> _Task instructions_:
Count the lines in the rows below that contain the word "NIST". Reply with that number only.

Stored data entries:
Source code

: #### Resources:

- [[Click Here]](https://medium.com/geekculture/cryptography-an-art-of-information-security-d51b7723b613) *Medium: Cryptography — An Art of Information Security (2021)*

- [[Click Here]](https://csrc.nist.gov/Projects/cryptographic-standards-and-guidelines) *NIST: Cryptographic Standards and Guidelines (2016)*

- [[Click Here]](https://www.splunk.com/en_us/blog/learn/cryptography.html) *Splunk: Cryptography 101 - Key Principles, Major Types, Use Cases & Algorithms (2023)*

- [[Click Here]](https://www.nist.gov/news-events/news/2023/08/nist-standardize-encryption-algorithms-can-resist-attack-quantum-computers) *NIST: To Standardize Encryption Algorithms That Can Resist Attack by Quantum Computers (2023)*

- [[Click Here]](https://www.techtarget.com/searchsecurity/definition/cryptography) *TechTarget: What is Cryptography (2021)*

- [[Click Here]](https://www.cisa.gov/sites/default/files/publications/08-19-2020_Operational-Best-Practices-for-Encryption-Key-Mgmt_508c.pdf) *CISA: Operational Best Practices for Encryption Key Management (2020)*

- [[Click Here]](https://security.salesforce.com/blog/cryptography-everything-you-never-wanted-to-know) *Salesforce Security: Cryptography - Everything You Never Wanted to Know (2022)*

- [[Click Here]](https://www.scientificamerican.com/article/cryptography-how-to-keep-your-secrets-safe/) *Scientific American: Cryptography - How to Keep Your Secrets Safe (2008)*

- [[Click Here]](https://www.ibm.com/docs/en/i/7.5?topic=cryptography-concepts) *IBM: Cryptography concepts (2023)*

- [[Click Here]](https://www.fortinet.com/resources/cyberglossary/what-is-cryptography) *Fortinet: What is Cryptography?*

> _Task output_:
2